T-lymfocyten

Definitie

T-lymfocyten zijn cellen van de immuunsysteem en zijn te vinden in het bloed. De bloed is samengesteld uit bloedcellen en bloedplasma. De bloed cellen zijn verder onderverdeeld in erytrocyten (rode bloedcellen), leukocyten (witte bloedcellen) en trombocyten (bloed bloedplaatjes).

T-lymfocyten zijn een onderdeel van witte bloedcellen en kan verder worden onderverdeeld in T-killercellen, T-helpercellen, T geheugen cellen, cytotoxische T-cellen en regulerende T-cellen. De T-lymfocyten worden in de volksmond ook wel T-cellen genoemd. De letter "T" staat voor de plaats van rijping van de T-lymfocyten, namelijk de thymus.

Het bevindt zich in het bovenste deel van de thorax en is een belangrijk orgaan voor de immuunafweer. De T-lymfocyten worden toegewezen aan de adaptieve, dwz de verworven immuunafweer. Dit betekent dat ze enige tijd nodig hebben om op ziekteverwekkers te kunnen reageren, maar als gevolg daarvan kunnen ze dat gerichter en dus meestal effectiever doen dan de aangeboren verdediging.

Anatomie

De T-lymfocyten hebben een bolvorm en worden ongeveer 7.5 micrometer groot. Ze bestaan ​​uit een ronde, licht gedeukte celkern omgeven door cytoplasma. In aanvulling op, ribosomen is steeds vaker terug te vinden in het celinterieur.

Taken

De belangrijkste taak van T-lymfocyten is de immuunafweer. De niet-geactiveerde T-lymfocyten verspreiden zich door het hele organisme via het bloed en het lymfeweefsel en controleren onnatuurlijke veranderingen in de eigen lichaamscellen. Dergelijke pathologische veranderingen kunnen bijvoorbeeld worden veroorzaakt door pathogenen die het lichaam zijn binnengedrongen of door mutaties van het genetisch materiaal.

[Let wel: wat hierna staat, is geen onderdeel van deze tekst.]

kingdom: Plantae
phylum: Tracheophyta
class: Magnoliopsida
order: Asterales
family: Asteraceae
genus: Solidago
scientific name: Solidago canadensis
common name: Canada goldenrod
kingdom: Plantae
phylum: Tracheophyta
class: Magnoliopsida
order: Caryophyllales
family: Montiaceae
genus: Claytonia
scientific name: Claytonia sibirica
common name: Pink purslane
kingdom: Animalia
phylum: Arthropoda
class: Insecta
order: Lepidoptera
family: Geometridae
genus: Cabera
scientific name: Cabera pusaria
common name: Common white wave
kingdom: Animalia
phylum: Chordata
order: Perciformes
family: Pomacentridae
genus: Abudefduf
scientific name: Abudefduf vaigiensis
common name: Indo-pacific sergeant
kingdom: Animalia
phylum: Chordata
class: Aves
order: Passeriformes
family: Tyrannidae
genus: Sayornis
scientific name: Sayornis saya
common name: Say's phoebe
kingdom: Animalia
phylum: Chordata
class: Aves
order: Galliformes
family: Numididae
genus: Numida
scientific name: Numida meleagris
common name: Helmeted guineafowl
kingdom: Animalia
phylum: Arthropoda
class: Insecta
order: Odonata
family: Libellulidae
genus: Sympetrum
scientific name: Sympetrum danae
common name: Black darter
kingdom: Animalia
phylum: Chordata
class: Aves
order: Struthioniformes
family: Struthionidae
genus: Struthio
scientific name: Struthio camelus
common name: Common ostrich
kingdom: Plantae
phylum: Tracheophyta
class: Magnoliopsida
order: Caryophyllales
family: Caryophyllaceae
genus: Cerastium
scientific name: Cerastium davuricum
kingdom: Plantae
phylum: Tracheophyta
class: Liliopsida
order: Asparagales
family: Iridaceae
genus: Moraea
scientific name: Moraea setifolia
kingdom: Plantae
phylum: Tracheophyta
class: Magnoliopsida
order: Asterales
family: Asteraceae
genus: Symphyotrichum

Bij volwassenen wordt ongeveer 95% van de niet-geactiveerde lymfocyten opgeslagen in de thymus, milt, amandelen en weefselvocht knooppunten. Als ziekteverwekkers zoals bacteriën or virussen het lichaam binnenkomen, worden ze eerst herkend en gebonden door andere afweercellen van de immuunsysteem. Deze omvatten macrofagen, B-cellen, dendritische cellen en monocyten.

Alleen de combinatie van deze afweercellen en de ziekteverwekkers veroorzaken een activering van de T-lymfocyten. De T-lymfocyten kunnen dan eindelijk de pathogenen herkennen en ze als lichaamsvreemd classificeren. Elke T-lymfocyt kan echter alleen zeer specifieke pathogenen herkennen.

De identificatie tussen de ziekteverwekker en de T-lymfocyten gebeurt via zogenaamde MHC-moleculen, die zich op het oppervlak van de pathogenen bevinden, en bepaalde membraancomponenten van de T-lymfocyten. Als deze twee oppervlaktekenmerken overeenkomen volgens het lock-and-key-principe, worden de T-lymfocyten geactiveerd en kunnen ze dienovereenkomstig op de pathogenen reageren. De verschillende subtypes van T-lymfocyten reageren echter op de pathogenen met verschillende mechanismen, afhankelijk van het type pathologische verandering.

De T-killer-cel reageert bijvoorbeeld door de ziekteverwekkers direct te vernietigen, terwijl de T-helpercellen verdere immuunafweercellen aantrekken door boodschappersubstanties vrij te maken, die op hun beurt verantwoordelijk zijn voor de eliminatie van de ziekteverwekkers. De regulerende T-cellen daarentegen verhinderen in de eerste plaats dat de ziekteverwekkers zich verspreiden naar andere endogene cellen. Cytotoxische T-cellen zorgen voor de vernietiging van pathogenen door verschillende vrij te geven enzymen. De T-geheugen cellen dragen niet direct bij aan de eliminatie van ziekteverwekkers, maar spelen toch een doorslaggevende rol, aangezien ze de eigenschappen van specifieke ziekteverwekkers opslaan. Door deze opslag kan een snellere en gerichtere immuunrespons worden geactiveerd de volgende keer dat een ziekteverwekker het lichaam binnendringt.